Ações necessárias:
[1] No trecho sobre as joias retidas em Guarulhos, segundo o subsecretário Assis, ao patrimônio de quem a mercadoria estaria sendo incorporada?
[2] Escreva a continuação do trecho sobre as joias retidas em Guarulhos, começando logo após a última frase apresentada.

Trecho para leitura:
Ele segue: “Não sei o nível de conforto que o pessoal tá, né, pra fazer essa questão aí”, em uma possível referência ao restante do corpo técnico da Receita no Aeroporto Internacional de Guarulhos, onde estavam as joias retidas.

O superintendente em São Paulo, por sua vez, responde que estava “fora” e, por isso, ainda não tinha visto o e-mail. No áudio, ele também parece fazer uma referência aos funcionários da alfândega:

“Mas o pessoal quer fazer muito bem feito e tem preocupação pelos valores, pela situação, por tudo que aconteceu. Então, quer fazer todos os registros, fazer certinho, incorporação para a União, né?”, diz Mazarin.

Depois, ele pergunta se o documento que falta iria ser disponibilizado e menciona a equipe responsável pela elaboração do documento.

O subsecretário Assis responde que a preocupação com o valor da mercadoria é “pertinente”, mas que, independentemente do preço, eles estariam “incorporando a mercadoria para o patrimônio público, que é a Presidência da República”.

“A gente tem que olhar a documentação, verificar, de fato, que comprova que é da União, e a partir daí, porque o valor assusta de fato né, um colar, acho que um colar de um milhão de euros, se eu não me engano, é assustador né, de fato. Mas se é da União, encaminha-se à União”, diz Assis.

Não está claro, nem pelo ofício assinado por Mauro Cid e nem pelas mensagens trocadas pelos funcionários da Receita, se a tentativa de incorporação das joias de R$ 16,5 milhões era, de fato, ao acervo público da Presidência ou ao acervo pessoal de Jair Bolsonaro.

Dados abaixo:
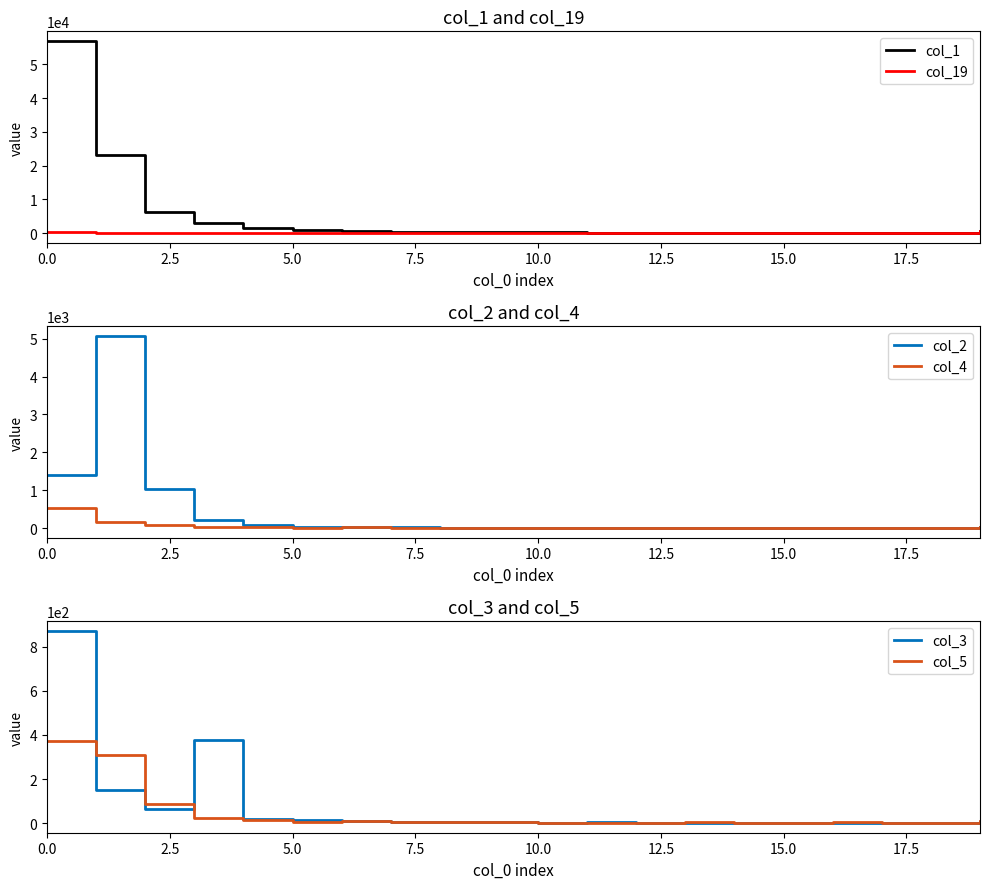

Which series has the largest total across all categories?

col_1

Respostas por tarefa:
[1] Ao patrimônio público, que é a Presidência da República.

[2]
A Polícia Federal ainda está investigando qual seria o verdadeiro destino dado às joias, caso elas tivessem sido retiradas da alfândega.

Um segundo pacote de joias que veio na mesma comitiva governamental em outubro de 2021 e não foi declarado à Receita chegou a ser recebido pessoalmente pelo então Presidente da República. No último dia 24 de março, a defesa de Jair Bolsonaro devolveu os itens deste segundo pacote por determinação do Tribunal de Contas da União.

No dia 29 de dezembro, chefe da Receita volta a pressionar funcionários pela liberação

No dia 29 de dezembro, Gomes, então chefe da Receita, manda uma nova mensagem de áudio por WhatsApp ao Superintendente do órgão em São Paulo, dizendo que entre 17h e 20h, um “avião da Força Aérea Brasileira” iria até Guarulhos para “cumprir essa missão”.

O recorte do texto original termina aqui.